Extracted text ::
■ ■ ■ ■

Article ID: | iaor20081053 |
Country: | United States |
Volume: | 36 |
Issue: | 6 |
Start Page Number: | 591 |
End Page Number: | 607 |
Publication Date: | Nov 2006 |
Journal: | Interfaces |
Authors: | Lee Eva K., Maheshwary Siddhartha, Mason Jacquelyn, Glisson William |
Keywords: | simulation, optimization |
We describe RealOpt©, a simulation and decision-support system for planning large-scale emergency dispensing clinics to respond to biological threats and infectious-disease outbreaks. The system allows public-health administrators to investigate clinic-design and staffing scenarios quickly. The system incorporates efficient optimization technology seamlessly interfaced with a simulation module. The simulation studies we present explore facility-layout and staffing scenarios for an actual anthrax-emergency drill, and we discuss post-event analysis. Using our staff allocation and assignments for the exercise, DeKalb County achieved the highest throughput among all counties that simultaneously conducted the same scale of anthrax drill at various locations. Its labor usage was at or below that of the other counties. The external evaluators commented that DeKalb produced the most efficient floor plan (with no path crossing), the most cost-effective dispensing (lowest labor and throughput value), and the smoothest operations (shortest average wait time, average queue length, and equalized utilization rate). The study proves that even without historical data, the use of our system enables emergency personnel to plan ahead and be able to estimate required labor resources accurately. The exercise also revealed many areas that need attention during the operations planning and design of dispensing centers. A real-time decision-support system is, therefore, viable through careful design of a stand-alone simulator, coupled with powerful and tailored optimization solvers. The system facilitates analysis of ‘what-if’ scenarios, and serves as an invaluable tool for operational planning and dynamic, on-the-fly reconfigurations of large-scale emergency dispensing clinics. It also allows performing ‘virtual field exercises’ on the decision-support system, offering insight into operations flow and bottlenecks when mass dispensing is required for a region with a large population. Working with emergency-response departments, we will perform additional tuning and development of the system to address different biological attacks and infectious-disease outbreaks, and to ensure its practicality and usability.

■ ■ ■ ■

Source data ::
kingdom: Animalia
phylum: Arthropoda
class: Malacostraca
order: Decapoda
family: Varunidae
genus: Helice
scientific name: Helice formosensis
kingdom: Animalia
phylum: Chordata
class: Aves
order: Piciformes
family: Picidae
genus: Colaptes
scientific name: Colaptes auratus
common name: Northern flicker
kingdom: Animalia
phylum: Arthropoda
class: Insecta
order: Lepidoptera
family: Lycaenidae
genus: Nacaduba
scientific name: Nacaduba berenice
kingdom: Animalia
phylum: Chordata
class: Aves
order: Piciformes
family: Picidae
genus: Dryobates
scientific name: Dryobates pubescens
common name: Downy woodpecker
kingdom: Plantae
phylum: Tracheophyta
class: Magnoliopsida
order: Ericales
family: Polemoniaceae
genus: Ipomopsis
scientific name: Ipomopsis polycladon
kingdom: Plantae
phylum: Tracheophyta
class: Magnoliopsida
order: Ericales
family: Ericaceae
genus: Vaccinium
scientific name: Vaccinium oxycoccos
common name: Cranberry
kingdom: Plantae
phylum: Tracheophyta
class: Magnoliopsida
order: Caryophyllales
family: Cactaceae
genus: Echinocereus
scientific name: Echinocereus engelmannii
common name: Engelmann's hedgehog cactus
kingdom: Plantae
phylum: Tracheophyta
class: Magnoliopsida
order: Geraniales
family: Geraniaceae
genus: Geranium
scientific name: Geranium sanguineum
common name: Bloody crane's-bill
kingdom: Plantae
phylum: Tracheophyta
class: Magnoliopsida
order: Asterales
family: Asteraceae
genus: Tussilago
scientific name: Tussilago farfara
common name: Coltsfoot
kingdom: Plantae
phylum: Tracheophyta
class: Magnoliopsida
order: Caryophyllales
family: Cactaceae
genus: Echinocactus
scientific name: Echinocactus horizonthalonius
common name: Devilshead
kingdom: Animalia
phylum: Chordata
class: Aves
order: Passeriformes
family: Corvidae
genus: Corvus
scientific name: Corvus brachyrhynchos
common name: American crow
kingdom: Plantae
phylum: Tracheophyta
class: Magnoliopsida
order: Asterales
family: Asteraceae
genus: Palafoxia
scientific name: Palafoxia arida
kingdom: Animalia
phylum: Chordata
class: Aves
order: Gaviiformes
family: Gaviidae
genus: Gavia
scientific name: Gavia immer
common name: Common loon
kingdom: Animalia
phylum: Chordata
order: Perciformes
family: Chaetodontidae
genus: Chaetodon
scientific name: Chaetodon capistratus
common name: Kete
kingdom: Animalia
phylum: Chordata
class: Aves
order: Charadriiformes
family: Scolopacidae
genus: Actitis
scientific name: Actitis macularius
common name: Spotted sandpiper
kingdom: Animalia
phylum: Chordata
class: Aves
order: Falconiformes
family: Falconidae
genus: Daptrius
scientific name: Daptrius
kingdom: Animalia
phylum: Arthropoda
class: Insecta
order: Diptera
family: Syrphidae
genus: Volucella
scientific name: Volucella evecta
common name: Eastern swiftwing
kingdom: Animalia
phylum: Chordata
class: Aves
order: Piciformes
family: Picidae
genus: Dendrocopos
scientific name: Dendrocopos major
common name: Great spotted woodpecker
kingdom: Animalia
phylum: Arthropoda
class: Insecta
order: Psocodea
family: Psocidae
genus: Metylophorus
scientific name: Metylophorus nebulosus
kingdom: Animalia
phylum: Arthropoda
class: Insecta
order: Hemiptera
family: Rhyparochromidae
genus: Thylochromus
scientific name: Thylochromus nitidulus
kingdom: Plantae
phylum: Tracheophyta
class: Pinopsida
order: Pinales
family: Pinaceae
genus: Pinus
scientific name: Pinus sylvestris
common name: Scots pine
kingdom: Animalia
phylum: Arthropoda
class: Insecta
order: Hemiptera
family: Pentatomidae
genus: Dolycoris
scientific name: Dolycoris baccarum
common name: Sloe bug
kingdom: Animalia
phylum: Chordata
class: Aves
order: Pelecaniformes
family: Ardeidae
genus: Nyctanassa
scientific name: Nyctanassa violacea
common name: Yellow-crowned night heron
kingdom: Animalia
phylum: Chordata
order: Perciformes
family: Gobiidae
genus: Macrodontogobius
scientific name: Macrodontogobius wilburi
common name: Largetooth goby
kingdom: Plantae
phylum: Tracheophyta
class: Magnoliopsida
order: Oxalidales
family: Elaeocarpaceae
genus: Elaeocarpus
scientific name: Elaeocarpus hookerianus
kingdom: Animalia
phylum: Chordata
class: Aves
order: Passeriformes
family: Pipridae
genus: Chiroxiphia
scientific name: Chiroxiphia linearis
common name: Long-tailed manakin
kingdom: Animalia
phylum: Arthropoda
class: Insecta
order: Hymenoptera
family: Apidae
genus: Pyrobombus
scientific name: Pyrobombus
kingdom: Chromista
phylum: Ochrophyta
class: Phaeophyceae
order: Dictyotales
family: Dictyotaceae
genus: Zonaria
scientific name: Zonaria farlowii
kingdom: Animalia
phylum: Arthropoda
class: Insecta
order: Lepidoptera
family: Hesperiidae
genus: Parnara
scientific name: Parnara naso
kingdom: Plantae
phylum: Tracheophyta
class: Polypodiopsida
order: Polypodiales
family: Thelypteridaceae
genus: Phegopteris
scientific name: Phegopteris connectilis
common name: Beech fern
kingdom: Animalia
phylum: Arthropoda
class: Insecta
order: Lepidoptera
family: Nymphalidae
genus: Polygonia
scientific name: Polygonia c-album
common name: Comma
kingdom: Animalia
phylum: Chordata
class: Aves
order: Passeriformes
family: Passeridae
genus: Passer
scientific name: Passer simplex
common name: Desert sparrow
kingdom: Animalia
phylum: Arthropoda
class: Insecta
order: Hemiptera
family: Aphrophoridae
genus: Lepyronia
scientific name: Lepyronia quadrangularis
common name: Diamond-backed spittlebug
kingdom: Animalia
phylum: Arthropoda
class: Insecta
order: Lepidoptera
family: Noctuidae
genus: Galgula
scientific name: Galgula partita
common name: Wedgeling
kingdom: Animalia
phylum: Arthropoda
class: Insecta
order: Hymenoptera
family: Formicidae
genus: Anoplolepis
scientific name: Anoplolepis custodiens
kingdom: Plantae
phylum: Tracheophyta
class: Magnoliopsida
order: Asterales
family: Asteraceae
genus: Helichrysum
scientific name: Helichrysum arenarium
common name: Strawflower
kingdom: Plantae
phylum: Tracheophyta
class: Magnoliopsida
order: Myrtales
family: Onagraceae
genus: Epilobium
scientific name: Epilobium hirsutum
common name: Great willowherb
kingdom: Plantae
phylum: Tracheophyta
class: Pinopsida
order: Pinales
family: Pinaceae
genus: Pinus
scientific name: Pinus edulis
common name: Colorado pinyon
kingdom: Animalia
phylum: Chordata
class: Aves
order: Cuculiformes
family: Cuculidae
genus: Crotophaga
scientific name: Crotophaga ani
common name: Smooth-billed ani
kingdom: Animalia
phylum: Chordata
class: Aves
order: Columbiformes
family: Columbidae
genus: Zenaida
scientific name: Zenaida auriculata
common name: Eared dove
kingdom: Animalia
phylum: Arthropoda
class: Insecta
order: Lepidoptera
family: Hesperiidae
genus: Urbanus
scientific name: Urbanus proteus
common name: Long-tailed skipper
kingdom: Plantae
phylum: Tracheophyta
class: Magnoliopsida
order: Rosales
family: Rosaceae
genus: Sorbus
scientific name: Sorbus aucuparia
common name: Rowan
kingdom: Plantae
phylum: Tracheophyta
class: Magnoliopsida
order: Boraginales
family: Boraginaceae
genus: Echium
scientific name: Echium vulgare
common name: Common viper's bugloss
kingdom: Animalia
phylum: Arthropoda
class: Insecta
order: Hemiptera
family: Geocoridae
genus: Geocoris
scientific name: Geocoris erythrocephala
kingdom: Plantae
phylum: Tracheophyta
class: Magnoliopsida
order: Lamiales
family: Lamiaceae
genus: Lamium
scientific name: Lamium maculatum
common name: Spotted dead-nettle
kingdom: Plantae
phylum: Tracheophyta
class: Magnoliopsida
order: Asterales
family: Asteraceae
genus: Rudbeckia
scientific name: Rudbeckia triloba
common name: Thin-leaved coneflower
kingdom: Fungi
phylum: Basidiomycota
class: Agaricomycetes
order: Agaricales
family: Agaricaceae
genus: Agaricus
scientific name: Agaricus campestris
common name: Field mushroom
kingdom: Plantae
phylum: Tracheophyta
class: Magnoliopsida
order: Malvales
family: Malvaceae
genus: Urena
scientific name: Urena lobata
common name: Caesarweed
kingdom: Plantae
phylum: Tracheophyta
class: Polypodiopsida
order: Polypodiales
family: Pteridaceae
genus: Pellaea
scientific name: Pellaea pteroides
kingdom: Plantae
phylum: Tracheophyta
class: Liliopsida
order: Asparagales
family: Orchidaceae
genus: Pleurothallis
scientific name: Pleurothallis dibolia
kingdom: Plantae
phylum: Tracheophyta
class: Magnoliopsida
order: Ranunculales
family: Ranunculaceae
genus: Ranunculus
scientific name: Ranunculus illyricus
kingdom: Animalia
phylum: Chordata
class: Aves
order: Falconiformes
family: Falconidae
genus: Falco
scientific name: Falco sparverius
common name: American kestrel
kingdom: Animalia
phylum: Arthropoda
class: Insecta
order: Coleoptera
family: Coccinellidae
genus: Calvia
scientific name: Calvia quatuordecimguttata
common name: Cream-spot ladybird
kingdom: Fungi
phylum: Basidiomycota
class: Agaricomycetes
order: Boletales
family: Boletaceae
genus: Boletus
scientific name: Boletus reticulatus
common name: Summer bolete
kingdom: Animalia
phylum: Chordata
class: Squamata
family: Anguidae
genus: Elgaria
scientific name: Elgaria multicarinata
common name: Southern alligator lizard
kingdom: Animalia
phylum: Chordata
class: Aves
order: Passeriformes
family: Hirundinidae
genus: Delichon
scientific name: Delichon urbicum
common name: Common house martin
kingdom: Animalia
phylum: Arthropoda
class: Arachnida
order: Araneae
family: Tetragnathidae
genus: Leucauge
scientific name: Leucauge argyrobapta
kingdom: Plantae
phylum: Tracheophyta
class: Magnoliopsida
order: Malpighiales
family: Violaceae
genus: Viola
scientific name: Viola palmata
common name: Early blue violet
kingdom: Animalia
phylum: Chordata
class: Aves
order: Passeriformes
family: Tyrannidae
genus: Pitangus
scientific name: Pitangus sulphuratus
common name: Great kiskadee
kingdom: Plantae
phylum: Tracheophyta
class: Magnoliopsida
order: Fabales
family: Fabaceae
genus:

■ ■ ■ ■

Directions for this task ::
According to the RealOpt article, which county achieved the highest throughput among the counties that ran the same scale of anthrax drill? The items come from a separate source and are unrelated to the RealOpt article.

Written response ::
DeKalb County